Hutchinson She's rarely had a child removed from her program because of bad behavior, but Hadley Day Care Center director Becky Eikleberry says she has witnessed a growth in aggressive and inappropriate behavior in younger children.
Behavior, she said, that affects those children's ability to cope and succeed later in life.
"Very aggressive hitting and biting, pushing and shoving" are some of the behaviors Eikleberry has seen. "We know 2-year-olds will do that, but this is continuing through 3, 4, 5, even age 6. A lot of it is to get attention, because they don't get the amount of good attention they need. The lack of respect for adults has also increased."

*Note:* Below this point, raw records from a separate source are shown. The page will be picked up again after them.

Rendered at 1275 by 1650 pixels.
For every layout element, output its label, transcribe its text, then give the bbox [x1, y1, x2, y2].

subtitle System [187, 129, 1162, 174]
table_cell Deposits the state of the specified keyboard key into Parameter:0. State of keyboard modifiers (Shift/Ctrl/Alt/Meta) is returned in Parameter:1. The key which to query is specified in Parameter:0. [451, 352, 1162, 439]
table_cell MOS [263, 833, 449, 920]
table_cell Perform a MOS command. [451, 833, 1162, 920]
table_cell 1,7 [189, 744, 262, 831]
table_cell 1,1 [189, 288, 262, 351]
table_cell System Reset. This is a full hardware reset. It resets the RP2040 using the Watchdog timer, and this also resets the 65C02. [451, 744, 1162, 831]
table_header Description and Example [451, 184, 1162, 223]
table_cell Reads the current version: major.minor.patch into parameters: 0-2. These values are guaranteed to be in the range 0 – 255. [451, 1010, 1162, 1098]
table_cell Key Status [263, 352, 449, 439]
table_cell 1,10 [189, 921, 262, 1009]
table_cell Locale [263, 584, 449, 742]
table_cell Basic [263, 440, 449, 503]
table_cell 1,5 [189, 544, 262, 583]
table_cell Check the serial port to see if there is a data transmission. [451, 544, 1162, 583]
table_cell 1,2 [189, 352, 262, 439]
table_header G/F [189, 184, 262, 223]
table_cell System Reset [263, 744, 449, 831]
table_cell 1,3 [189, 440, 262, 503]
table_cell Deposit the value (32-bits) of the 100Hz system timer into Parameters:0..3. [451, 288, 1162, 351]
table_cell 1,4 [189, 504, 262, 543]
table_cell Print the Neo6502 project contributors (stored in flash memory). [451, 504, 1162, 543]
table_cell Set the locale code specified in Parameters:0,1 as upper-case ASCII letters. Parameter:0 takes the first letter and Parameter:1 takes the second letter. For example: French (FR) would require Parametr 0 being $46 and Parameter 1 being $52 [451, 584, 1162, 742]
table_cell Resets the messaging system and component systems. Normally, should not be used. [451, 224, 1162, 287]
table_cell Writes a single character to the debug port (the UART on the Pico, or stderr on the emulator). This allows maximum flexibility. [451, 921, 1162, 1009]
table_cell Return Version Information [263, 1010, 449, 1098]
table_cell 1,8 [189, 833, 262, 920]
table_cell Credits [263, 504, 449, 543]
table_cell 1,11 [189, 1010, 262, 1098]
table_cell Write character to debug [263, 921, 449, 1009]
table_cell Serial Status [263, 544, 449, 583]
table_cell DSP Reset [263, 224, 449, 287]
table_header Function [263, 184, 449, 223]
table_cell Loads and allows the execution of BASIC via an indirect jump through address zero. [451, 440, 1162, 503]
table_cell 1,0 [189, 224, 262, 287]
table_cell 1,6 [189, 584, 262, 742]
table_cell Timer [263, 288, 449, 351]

Mental health is at the foundation of a child's readiness for interacting with the world and success in school, said Virginia Elliott, vice president for programs at the Hutchinson-based United Methodist Health Ministry Fund.
Recognizing that need, the agency is introducing a new mental health initiative for young children and inviting requests for proposals on how to identify and then intervene to address problems early on. The pilot program is backed by an initial $600,000 in grant funds.
If not addressed at preschool age, by the time the children get into school, "there will be some really big issues for them," Eikleberry said.
That's because critical skills for how to relate to others or how to deal with adversity are learned at that early age.
"They'll use poor judgment because they're so stressed or because they don't know what decisions to make," Eikleberry said. "In the after-school programs, we've seen kids there that are totally out of control. ... These issues can continue all through their school years, and that makes a lot of difference on what kind of adults they'll become."
While stories of monster children are becoming more prevalent, actual data on such behavioral issues in child care and preschool is lacking, said Ken Moore, president of the Health Ministry Fund.
"We had one project we funded early on in Sedgwick County that created a greater awareness," Moore said. "It showed the need for child-care providers to have some skills and ability to refer kids out. That started it."
But it's a new field, Moore said - one that is important to figure out how to address.
"We've identified this as one of our three priorities for the 2010 to 2012 funding period," Moore said.
Eikleberry says unstable homes, with lots of economic or job pressures, and children having access or being subjected to "inappropriate games and television" may cause or contribute to the behavior. She also blames a lack of family mealtimes.
"Early toxic stress — such as that caused by difficult family situations, violence or loss — may short-circuit the development of important skills and abilities for relating positively to others and dealing with adversity," Elliott said.
That's why the Health Fund is particularly interested in community-based approaches to early screening of pregnant women, new mothers and children from birth to age 6.
In the pilot phase, the Health Fund anticipates funding two or three programs, with at least one urban or semi-urban and one rural community selected. The maximum individual grant award will be $250,000. The projects selected for funding are to start by June 1, 2011, and can extend for a period of up to three years.
"We're still learning a lot about this field," Moore said. "That's one reason we issued the RFP the way we did, to have experts in the front line communicate to us how to create a better system of identifying kids and getting them to the services that are effective."
The Health Fund expects certain stakeholder groups to be represented in proposals, Moore said. Examples include Mental Health Centers or mental health providers; early childhood education; family physicians, pediatricians and/or other primary medical care providers; and consumers represented by parents or other primary caregivers of at-risk children or children receiving services. Projects with even broader representation - such as faith communities, social service agencies, government and K-12 public schools - are preferred, he said.
The deadline for submitting a proposal for a young children's mental health grant is Jan. 10.